This chocolate cake is always Barry's birthday cake! It is truly a chocoholic's dream, with moist dense, chocolatey cake robed with frosting that is truly like fudge once it is on the cake and sets for a bit. If you or someone you love needs a serious chocolate fix, this is your recipe!
Sour Cream Chocolate Cake
(All ingredients need to be at room temperature!)
1 1/2 cups all-purpose flour
1/3 cup unsweetened cocoa powder
1 teaspoon baking powder
1/ teaspoon baking soda
1/ teaspoon salt
1/2 cup (3.6 ounces) shortening
1 1/4 cups sugar
1 teaspoon vanilla
3 ounces bittersweet chocolate, melted and cooled
8 ounces (by weight) sour cream
1 cup milk
Preheat the oven to 350-degrees. Grease and line the bottoms of 2 9-inch round cake pans, cut parchment paper to fit the bottoms, place in the pan, then grease the parchment. You may also use baker's spray. (I always use the parchment to insure a smooth bottom.)
Place a mesh strainer or use a sifter over a bowl and add the flour, cocoa, baking powder, baking soda, and salt and sift into a medium bowl. Set aside.
In the bowl of a stand mixer combine the shortening and sugar and beat until well combined. With the mixer of medium-low, beat in the eggs, one at a time, then add the vanilla. Beat in the melted chocolate and the sour cream.
Add the dry ingredients and milk, in 3 additions. Start with 1/2 of the dry ingredients, add the milk, and then the remaining dry ingredients. Beat just until combined. Scrape down the side and bottom of the bowl to make sure everything is well blended.
Divide into the cake pans, weighing will guarantee equal layers! Smooth the tops. Bake for about 25 minutes, or until the tops spring back when lightly touched.

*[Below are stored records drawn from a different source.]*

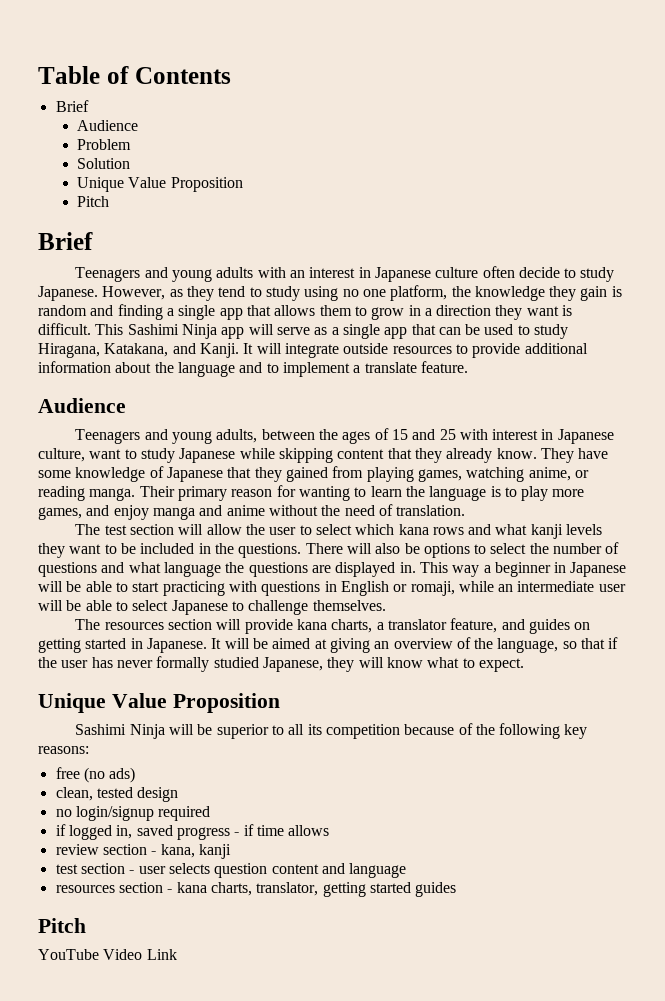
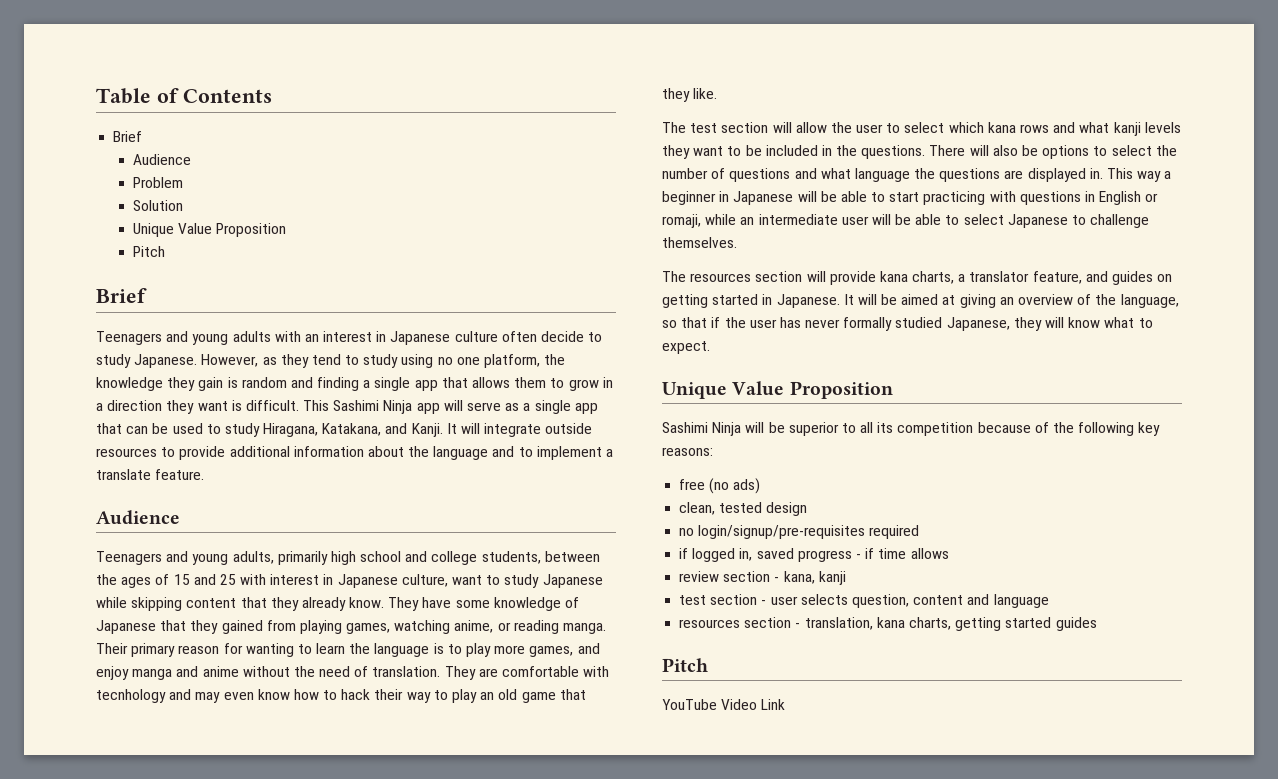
(258, 436) none -> [277,551,541,565] primarily high school and college students,
(466, 510) none -> [444,666,610,680] [96,689,586,703] [662,88,718,102] They are comfortable with tecnhology and may even know how to hack their way to play an old game that they like.
[75,806,154,821] login/signup -> [698,525,866,539] login/signup/pre-requisites
[214,863,268,878] question -> [851,594,909,608] question,
[176,882,319,896] kana charts, translator, -> [804,617,951,630] translation, kana charts,

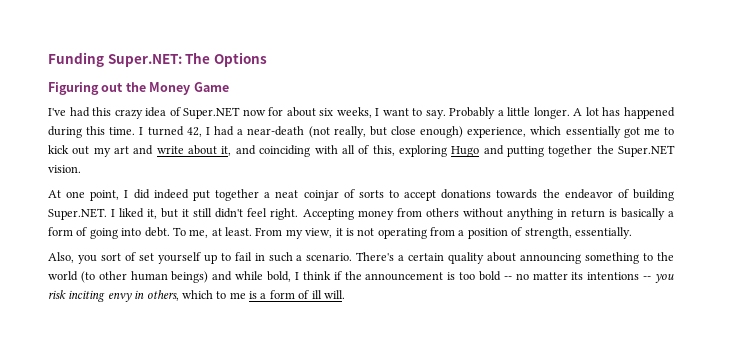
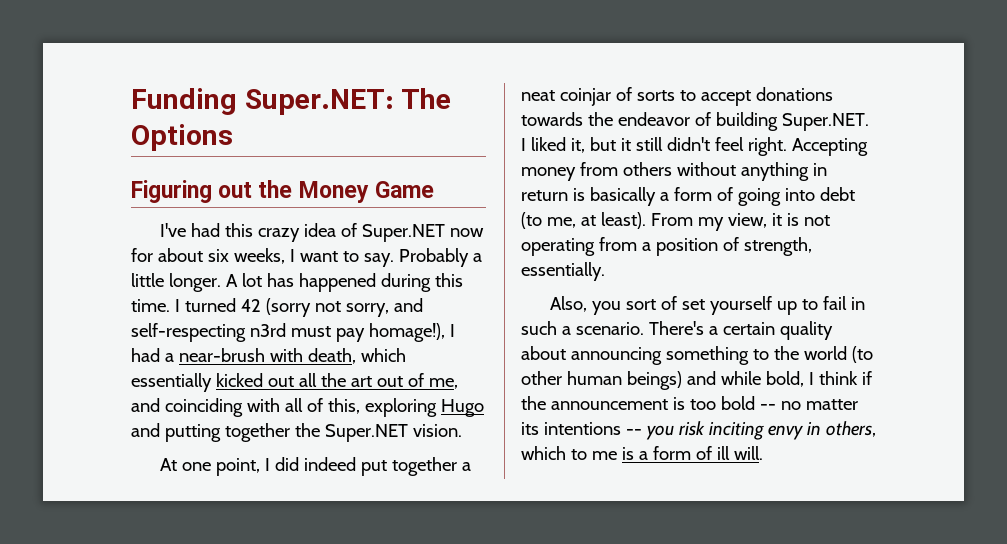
[186,126,674,138] [48,145,232,157] 42, I had a near-death (not really, but close enough) experience, which essentially got me to kick out my art and write about it, -> [240,298,423,317] [131,323,455,342] [131,348,406,364] [131,373,458,392] 42 (sorry not sorry, and self-respecting n3rd must pay homage!), I had a near-brush with death, which essentially kicked out all the art out of me,
[144,227,186,237] debt. To -> [819,187,855,201] [521,212,542,229] debt (to
[225,227,252,236] least. -> [600,212,646,229] least).

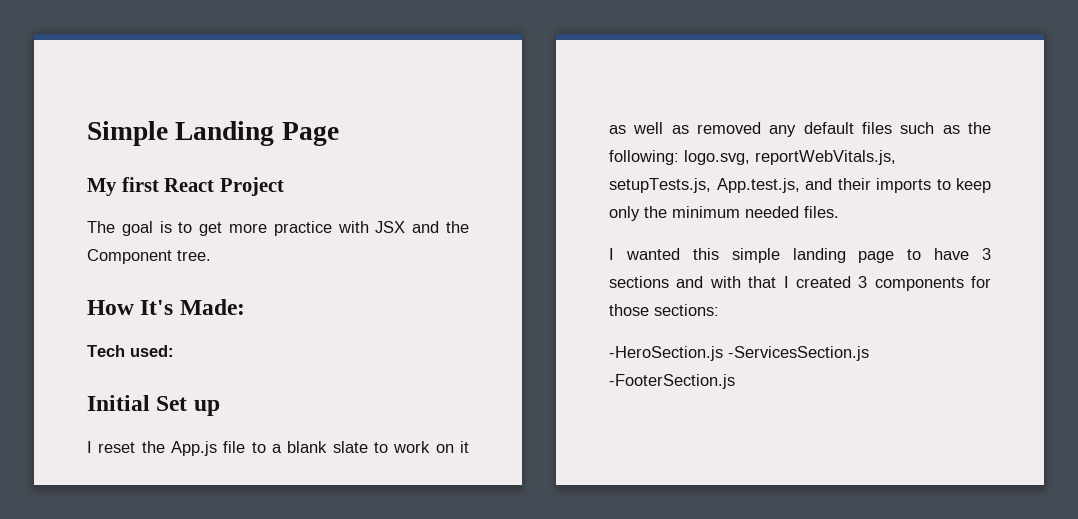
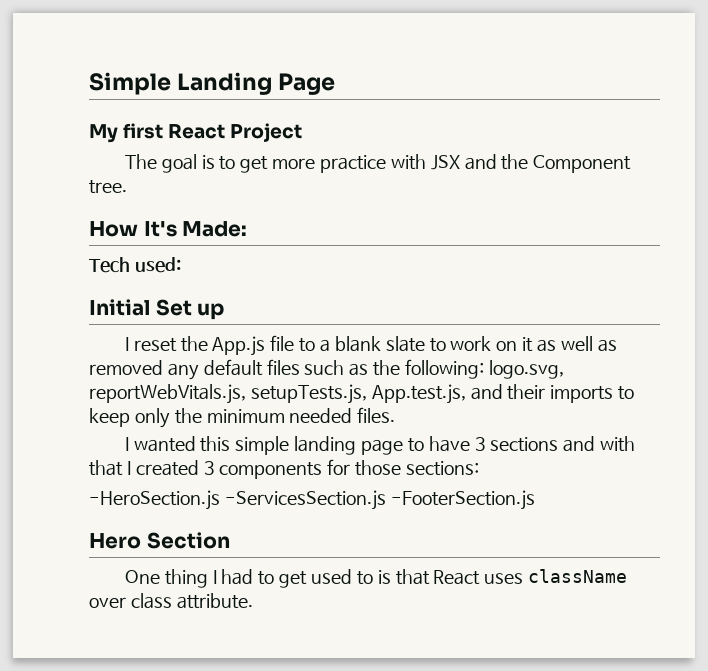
(735, 381) none -> [89,532,230,549] [124,569,628,588] [89,593,253,609] // Hero Section // One thing I had to get used to is that React uses className over class attribute.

Cool on wire racks for 10 minutes, then turn out onto the racks and cool completely.
Frost with Fudgy Frosting
12 ounces good-quality semi-sweet chocolate chips
2 Tablespoons heavy cream
4 ounces (1 stick) butter
8 ounces sour cream
1 pound powdered sugar
Melt the chocolate chips, cream, and butter over very low heat. Transfer to bowl of a stand mixer and cool for 30 minutes. Mix in the sour cream until well combined, then gradually beat in the powdered sugar.